Sur le plan technique, les premières fenêtres ont fait leur apparition environ mille ans avant notre ère. Elles n’étaient ni plus ni moins que des orifices dans les murs pour permettre à l’air de circuler et laisser entrer un peu de lumière naturelle à l’intérieur. Ce sont les Romains qui, les premiers, ont intégré du verre aux ouvertures des fenêtres.

Ces premiers carreaux épais, de couleur vert-bleu et remplis de minuscules bulles et d’impuretés, représentaient quand même une amélioration appréciable en ce temps-là.

Au cours du Moyen-âge, on utilisait des vitraux dans les églises pour raconter, de façon artistique, l’histoire de la Bible et éveiller chez les paroissiens un sentiment de splendeur et d’émerveillement. Comme le verre coûtait très cher, les seigneurs et autres membres de la classe dirigeante privilégiée l’utilisaient parcimonieusement car les fenêtres restaient des cibles de choix pour les flèches enflammées et les pierres catapultées en temps de guerre.

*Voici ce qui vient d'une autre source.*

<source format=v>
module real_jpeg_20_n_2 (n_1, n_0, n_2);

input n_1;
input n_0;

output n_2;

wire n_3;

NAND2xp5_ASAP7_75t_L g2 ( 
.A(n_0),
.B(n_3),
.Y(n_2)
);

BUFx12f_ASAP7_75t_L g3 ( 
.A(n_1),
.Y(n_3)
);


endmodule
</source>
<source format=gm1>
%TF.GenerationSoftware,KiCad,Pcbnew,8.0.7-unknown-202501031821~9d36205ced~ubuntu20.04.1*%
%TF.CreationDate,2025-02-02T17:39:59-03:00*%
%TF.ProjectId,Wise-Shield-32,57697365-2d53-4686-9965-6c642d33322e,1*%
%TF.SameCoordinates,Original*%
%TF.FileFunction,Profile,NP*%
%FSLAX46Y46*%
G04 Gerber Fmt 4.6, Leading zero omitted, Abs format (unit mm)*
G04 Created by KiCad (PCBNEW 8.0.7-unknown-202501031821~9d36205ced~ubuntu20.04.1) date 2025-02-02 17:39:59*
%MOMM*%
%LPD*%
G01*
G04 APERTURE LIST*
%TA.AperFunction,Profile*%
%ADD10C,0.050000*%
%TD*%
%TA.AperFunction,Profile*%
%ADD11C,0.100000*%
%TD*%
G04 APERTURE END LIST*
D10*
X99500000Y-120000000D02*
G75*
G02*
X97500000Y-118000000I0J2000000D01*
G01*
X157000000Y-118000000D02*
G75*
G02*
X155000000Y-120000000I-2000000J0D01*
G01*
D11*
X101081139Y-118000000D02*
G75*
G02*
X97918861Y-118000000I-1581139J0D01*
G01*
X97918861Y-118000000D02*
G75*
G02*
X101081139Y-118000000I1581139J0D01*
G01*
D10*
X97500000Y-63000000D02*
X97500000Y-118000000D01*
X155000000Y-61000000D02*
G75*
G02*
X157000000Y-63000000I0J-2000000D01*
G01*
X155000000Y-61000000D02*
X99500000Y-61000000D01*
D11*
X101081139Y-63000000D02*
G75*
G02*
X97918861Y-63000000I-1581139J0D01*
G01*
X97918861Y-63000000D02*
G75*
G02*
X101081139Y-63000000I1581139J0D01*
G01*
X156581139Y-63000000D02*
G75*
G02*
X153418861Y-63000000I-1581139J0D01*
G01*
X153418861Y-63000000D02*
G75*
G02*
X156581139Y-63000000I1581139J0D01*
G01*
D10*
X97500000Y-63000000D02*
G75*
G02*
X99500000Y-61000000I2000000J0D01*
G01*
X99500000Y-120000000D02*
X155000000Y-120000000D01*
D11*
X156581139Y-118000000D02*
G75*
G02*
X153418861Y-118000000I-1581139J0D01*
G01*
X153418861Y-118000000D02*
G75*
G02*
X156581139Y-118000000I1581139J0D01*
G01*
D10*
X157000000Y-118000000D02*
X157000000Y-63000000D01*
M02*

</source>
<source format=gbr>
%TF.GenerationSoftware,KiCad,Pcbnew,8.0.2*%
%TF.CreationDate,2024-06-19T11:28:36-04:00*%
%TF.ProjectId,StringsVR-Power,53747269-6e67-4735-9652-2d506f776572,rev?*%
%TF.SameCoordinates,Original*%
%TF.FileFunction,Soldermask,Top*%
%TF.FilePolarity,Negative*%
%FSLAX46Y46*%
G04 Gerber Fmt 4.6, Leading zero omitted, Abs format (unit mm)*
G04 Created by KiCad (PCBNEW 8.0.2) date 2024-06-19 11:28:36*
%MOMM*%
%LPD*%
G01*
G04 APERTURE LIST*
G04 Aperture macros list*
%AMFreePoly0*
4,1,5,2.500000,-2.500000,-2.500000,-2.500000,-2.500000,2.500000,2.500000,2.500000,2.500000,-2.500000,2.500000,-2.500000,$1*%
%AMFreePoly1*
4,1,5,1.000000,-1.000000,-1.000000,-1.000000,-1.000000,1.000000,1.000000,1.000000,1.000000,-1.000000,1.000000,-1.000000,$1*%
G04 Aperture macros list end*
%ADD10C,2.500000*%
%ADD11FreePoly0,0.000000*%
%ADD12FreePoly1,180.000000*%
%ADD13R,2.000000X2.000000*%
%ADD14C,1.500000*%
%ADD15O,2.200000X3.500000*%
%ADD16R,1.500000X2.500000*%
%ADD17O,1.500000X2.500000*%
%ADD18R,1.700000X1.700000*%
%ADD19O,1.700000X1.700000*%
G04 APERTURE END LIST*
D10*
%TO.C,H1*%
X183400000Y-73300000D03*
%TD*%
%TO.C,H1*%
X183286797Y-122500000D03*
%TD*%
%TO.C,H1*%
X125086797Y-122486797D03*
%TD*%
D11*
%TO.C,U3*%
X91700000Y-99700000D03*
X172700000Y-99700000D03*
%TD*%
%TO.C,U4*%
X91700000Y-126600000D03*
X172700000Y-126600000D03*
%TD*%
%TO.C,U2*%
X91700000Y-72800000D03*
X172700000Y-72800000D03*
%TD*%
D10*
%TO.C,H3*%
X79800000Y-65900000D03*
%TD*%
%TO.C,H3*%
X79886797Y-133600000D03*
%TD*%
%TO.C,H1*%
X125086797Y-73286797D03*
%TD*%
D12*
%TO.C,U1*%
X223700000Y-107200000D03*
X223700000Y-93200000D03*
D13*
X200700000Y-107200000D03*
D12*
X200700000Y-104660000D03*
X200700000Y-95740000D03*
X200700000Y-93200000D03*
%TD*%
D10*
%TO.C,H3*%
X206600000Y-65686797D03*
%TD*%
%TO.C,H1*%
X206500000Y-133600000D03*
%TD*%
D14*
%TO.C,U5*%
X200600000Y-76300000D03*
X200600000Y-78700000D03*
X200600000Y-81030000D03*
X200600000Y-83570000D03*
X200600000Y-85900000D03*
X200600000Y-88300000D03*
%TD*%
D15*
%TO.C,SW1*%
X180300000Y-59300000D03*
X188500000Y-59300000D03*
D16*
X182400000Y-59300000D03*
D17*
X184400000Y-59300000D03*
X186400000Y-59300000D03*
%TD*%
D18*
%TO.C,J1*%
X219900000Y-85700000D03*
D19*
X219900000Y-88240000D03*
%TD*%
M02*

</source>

Ce n’est qu’à l’époque de la Renaissance que le verre devint un matériau abordable distribué à grande échelle, employé dans toutes sortes de constructions. Les premières fenêtres modernes se composaient de carreaux de vitre simple en divers formats.

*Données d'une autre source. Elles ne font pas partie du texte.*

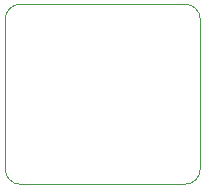
<source format=gbr>
G04 #@! TF.GenerationSoftware,KiCad,Pcbnew,(5.1.6)-1*
G04 #@! TF.CreationDate,2021-07-19T20:32:28-05:00*
G04 #@! TF.ProjectId,PotentiometerToServoWire,506f7465-6e74-4696-9f6d-65746572546f,rev?*
G04 #@! TF.SameCoordinates,Original*
G04 #@! TF.FileFunction,Profile,NP*
%FSLAX46Y46*%
G04 Gerber Fmt 4.6, Leading zero omitted, Abs format (unit mm)*
G04 Created by KiCad (PCBNEW (5.1.6)-1) date 2021-07-19 20:32:28*
%MOMM*%
%LPD*%
G01*
G04 APERTURE LIST*
G04 #@! TA.AperFunction,Profile*
%ADD10C,0.050000*%
G04 #@! TD*
G04 APERTURE END LIST*
D10*
X149860000Y-83820000D02*
G75*
G02*
X151130000Y-85090000I0J-1270000D01*
G01*
X151130000Y-97790000D02*
G75*
G02*
X149860000Y-99060000I-1270000J0D01*
G01*
X135890000Y-99060000D02*
G75*
G02*
X134620000Y-97790000I0J1270000D01*
G01*
X134620000Y-85090000D02*
G75*
G02*
X135890000Y-83820000I1270000J0D01*
G01*
X149860000Y-83820000D02*
X135890000Y-83820000D01*
X151130000Y-97790000D02*
X151130000Y-85090000D01*
X135890000Y-99060000D02*
X149860000Y-99060000D01*
X134620000Y-85090000D02*
X134620000Y-97790000D01*
M02*

</source>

Au milieu du XIXe siècle, un brevet a été déposé pour la conception du premier vitrage double composé de deux carreaux de vitre séparés par un intercalaire et isolés à l’air. Chose surprenante, la plupart des fenêtres sont restées à vitrage simple, avec ou sans contre-fenêtre, jusque tard dans les années 1960. Il faudra attendre jusqu’à la deuxième moitié de la décennie suivante pour que le vitrage double gagne en popularité, indiscutablement à la suite de l’embargo sur le pétrole et l’escalade des coûts de chauffage qu’il a entraînée.

Depuis ce temps, de nombreux progrès ont été réalisés en ce qui concerne le vitrage et les composants des fenêtres. De nos jours, les fenêtres font appel à nombreuses sciences et technologies… à tel point qu’elles contribuent désormais au gain de chaleur à l’intérieur d’un édifice au lieu d’être un facteur de perte de chaleur.

De nombreux autres progrès en technologie des fenêtres pointent à l’horizon et on peut affirmer que l’avenir s’annonce brillant.